Neither last year’s hurricane nor this year’s “superstorm” could drown out Christmas at City Point.
It came early to the neighborhood, as usual, on the first Sunday after Thanksgiving, as 110 kids of all ages gathered at the Sage American Grill & Oyster Bar for a City Point tree-lighting Sunday evening.
Sage had the good luck of being inundated by merely five inches of water instead of five feet when Super Storm Sandy struck last month.
That was the take of Dave McCoart, Sage’s host and generous donor of the abundant wings, pizza, salad, and cookies at the annual Christmas event for the last 12 years.

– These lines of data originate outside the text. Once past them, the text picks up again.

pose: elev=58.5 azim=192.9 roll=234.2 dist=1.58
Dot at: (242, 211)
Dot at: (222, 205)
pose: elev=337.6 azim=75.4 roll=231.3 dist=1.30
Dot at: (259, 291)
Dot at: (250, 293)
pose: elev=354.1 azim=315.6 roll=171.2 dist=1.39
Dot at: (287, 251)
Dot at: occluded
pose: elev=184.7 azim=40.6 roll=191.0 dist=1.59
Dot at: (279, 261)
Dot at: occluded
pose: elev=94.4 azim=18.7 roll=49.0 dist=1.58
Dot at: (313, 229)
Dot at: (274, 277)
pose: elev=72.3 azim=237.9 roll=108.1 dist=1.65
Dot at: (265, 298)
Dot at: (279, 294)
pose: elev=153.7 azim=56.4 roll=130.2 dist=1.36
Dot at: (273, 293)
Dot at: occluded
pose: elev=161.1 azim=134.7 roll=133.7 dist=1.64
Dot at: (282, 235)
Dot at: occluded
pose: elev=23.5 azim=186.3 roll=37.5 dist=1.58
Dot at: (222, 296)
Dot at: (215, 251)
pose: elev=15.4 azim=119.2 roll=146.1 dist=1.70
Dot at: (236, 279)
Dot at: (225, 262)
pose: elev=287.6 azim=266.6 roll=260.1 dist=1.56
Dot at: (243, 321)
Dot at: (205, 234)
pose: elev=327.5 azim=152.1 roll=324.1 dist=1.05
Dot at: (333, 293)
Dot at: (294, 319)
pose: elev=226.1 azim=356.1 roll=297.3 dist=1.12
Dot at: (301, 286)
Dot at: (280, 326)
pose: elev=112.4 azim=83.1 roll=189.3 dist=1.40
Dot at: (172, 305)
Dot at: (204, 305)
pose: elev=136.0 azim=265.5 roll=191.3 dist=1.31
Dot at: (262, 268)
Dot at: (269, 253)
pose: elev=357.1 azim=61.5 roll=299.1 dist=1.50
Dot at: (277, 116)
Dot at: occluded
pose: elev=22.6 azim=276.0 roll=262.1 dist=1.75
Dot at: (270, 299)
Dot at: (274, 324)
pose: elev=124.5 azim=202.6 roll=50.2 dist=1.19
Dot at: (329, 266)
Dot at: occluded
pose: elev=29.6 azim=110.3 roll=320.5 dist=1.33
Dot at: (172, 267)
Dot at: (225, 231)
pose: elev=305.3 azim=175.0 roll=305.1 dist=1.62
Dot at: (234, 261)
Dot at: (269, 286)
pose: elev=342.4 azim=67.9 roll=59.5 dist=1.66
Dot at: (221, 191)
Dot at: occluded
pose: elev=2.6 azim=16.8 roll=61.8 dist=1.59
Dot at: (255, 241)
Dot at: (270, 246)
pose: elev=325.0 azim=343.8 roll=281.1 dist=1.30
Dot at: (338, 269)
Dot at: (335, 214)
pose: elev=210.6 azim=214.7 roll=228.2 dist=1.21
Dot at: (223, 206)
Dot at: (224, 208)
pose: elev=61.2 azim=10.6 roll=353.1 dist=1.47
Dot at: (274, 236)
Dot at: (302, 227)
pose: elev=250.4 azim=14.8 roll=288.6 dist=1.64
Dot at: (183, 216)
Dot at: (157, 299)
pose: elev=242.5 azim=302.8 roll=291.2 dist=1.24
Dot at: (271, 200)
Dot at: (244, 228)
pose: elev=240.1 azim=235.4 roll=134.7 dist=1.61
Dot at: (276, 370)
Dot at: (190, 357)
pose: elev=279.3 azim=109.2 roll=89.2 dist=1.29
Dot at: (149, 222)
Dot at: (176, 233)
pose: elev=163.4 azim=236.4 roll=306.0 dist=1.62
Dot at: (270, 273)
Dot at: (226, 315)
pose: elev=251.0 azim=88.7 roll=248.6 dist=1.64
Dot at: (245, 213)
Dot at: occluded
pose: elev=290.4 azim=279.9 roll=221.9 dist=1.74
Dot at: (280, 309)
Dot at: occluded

He was assisted Sunday by Kris Sainsbury of the Hill/City Point Neighborhood Action Group, Carmen Romero, Lucian Addario, and a platoon of other donors and volunteers.
As usual, Santa arrived by fire truck, the wide-eyed kids tossed a cupful of very artificial snow, and an allee’ of white-lit Christmas trees clicked on the back deck.
McCoart had rebuilt that deck after Hurricane Irene in 2011. It survived the power of Superstorm Sandy with the loss of only one board.
McCoart reopened nine days after Sandy hit. First he had to replace $15,000 worth of carpet and restock $12,000 worth of food he had to dispose of from six days of being without power.
He said that Restaurant Week wasn’t quite as successful this year as last because too many people still thought he was closed. McCoart said that since then business has picked up,with many holiday parties already booked.
McCoart recalled that in preparation for Sandy, the restaurant was boarded in expectation of huge tide and blast of water.
Had the water come up to the bar, on which McCoart now leaned and struck for emphasis, “We’d be closed a year. You’d have to rebuild everything.”
He counted himself lucky that only carpet had to be replaced, and no dry wall.
As Santa took kid after kid on his knee a few feet behind him by the warm Sage fire, McCoart’s friend, retired Branford building inspector Art Johnson, sipped some holiday scotch and said, “If we ever get the real one they’re talking about, this place is gone. You can’t stop the water.”
McCoart nodded in agreement.
He said that the post-Irene rebuilt deck survived Sandy just fine because New Haven building inspectors required the rebuilt deck no longer to be merely nailed, but screwed in. The under-rdeck was also strapped to the pilings, so even if boards on top were blown off, the structure would remain.
And it did.
“I really feel fortunate,” McCoart said.
Built To Survive Worse than 1938’s Hurricane
Back from supervising the elves and bringing some extra high chairs to a table so a family could sit together, McCoart recalled that when Sage was built in 1974, it benefited from having an architect who well might have been thinking about 2012.
That architect worked for the Chart House, which originally constructed and occupied the building now housing Sage. McCoart worked for the Chart House. (He bought Sage in 2000.)
“When he [the architect] built this, he checked the high[est] tide,” on record, McCoart recalled. That turned out to have occurred during the hurricane of 1938. Then he told the Chart House Company to built the restaurant two feet higher than that high tide mark.
“Without that we would have been flooded numerous times,” McCoart said.
“You can’t stop the water,” agreed Art Johnson.
Or the Christmas spirit at Sage.
At least not until the Big One arrives.